Neden beyaz bir sayfaya ihtiyaç duyarız?
Beyaz bir sayfa açınca ne değişiyor, ne kurtarıyor bizi? Ne önemi var ki? Geçmiş siliniyor ya da hatalar unutulmuyor.
Tercihler öylece ortadan kalkmıyor ve sorumluluklar peşimizi bırakmıyor. Yaptığımız her şeyin sorumluluğu bizimle kalıyor. Birden ortadan kaybolmasını nasıl bekleriz ki? Mümkün mü bu? Sadece kendimizi kandırıyoruz.
O sayfayı açınca değişmiyor hayat. Evet, güzel motive ediyor olabilir, umut veriyor olabilir. Geleceğin o beyaz ışığı ya da can kurtaran simiti gibi görüldüğü de doğru. Ben de öyle görüyorum bir yere kadar. Kendimi kandırdığımı fark edene kadar. Fark etmeye de bilirsiniz. Sürekli yeni başlangıç umudu ve her şeyi değiştirmenin tek yolu gibi sıkıca sarılıp bırakmamak isteyebilirsiniz. Yapın o halde! Sizi bu mu motive edecekse, etsin! Bazen insanların tutunacak bir şeylere ihtiyacı oluyor ya bu olsun o. Bir şey diyemem buna ama çözüm değil bu.
Neden siyah bir sayfa seçmiyoruz peki? O çok mu kötü? Siyah karanlık, kirli, korkunç ve acımasız mı? Siyahın geçmişi de kötü bizlerde. O temiz değil, kirli. Umut vaat etmiyor belki…

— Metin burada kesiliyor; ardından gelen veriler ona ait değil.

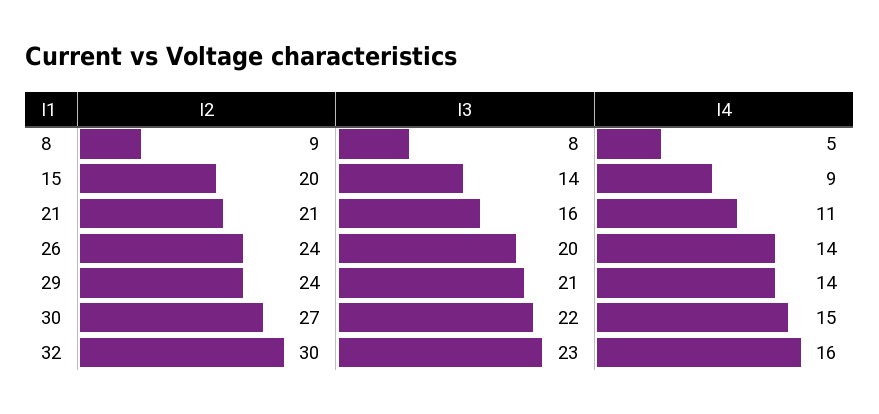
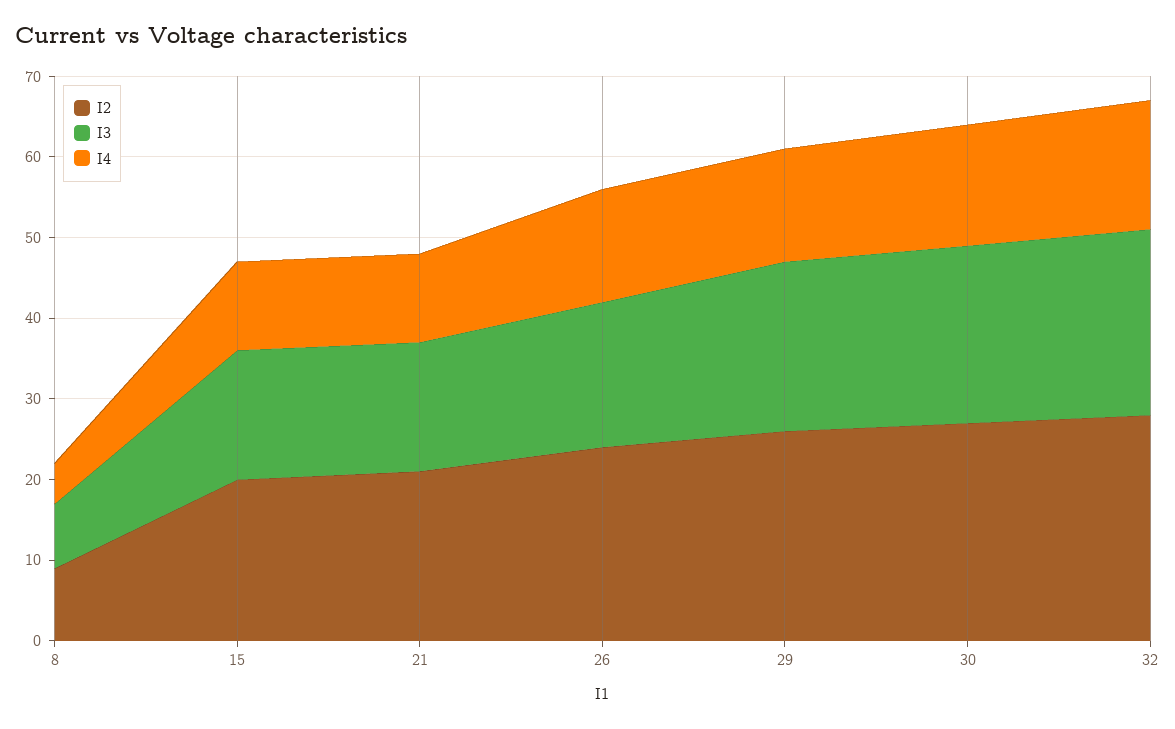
I3, 15: 14 -> 16
I4, 15: 9 -> 11
I3, 26: 20 -> 18
I2, 29: 24 -> 26
I2, 32: 30 -> 28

Beyaz kadar yüce değil belki.
Kaçmak istiyoruz bence. Bütün hayatımızdan, geçmişimizden… Kaçmak, beyazı seçmek ve unutmak…
Öyle tanınmak istemiyoruz, bilmesinler, görmesinler, duymasınlar istiyoruz. O ben saklı kalsın, karanlığa gömülsün ve kimse bilmesin. Kaçmak istiyoruz sadece. Yeni insanlar, yeni bir hayat cazip geliyor. Kabullenmek istemiyor ve o beyaz sayfa parlak bir ışıkla geliyor önümüze. Ve biz ne yapıyoruz? Hemen ona sarılıyoruz. İşte bir umut.
Beyaz bir sayfa istemem ben. Cazip gelmediğinden ya da istemediğimden değil. Kaçmak istemediğimden de değil. Yani neden siyah olmasın? Karanlık o kadar mı kötü? Bütün hatalarını bilerek ve ders alarak devam etmek o kadar kötü değil bence. Çünkü geçmiş sayesinde bu haldeyiz. İyi ya da kötü… Hani çevremiz hep der ya hatalarınızdan ders alın diye. Ders alsak ya da almasak bile geçmişimiz bize ait. Yani seni sen yapan o, şu anda bu durumda olmamız yaşadıklarımızdan değil mi? Yaşadığımız ve yaptığımız her şeyin sorumluluğu bizdeyken arkamızı dönmek niye?
Kabullenmek ya da kaçmak arasında seçim yapsak en kolayı kaçmak olurdu. Sorumluluklar olmadan falan. Kolayca, hiçbir zorluk olmadan. Ben olsam ben de kaçardım belki. Aklımdan da geçmiyor değil hani. Yine de kabul edip yola devam etmek daha iyi.
Beyaz sayfa açmak isteyenler, yeniden başlamak isteyenler… Hepsine tamam. Ama geçmişimiz de bizimledir ve bizi biz yapan odur. Belki siyah ve beyaz arasında seçim yapmak istersek gri olmaz mı? Hayır, olmaz. Gri kararsız kalmak gibidir. İlerlememek gibi. O yüzden de her ne sayfa açılırsa açılsın ve rengi ne olursa olsun ilerlemek ve kabul etmek gerekir. Ki zaten ne kadar kaçsak da eninde sonunda kabul ederiz.
Geçmişimiz ve geleceğimiz… Özümüz neyse oyuz.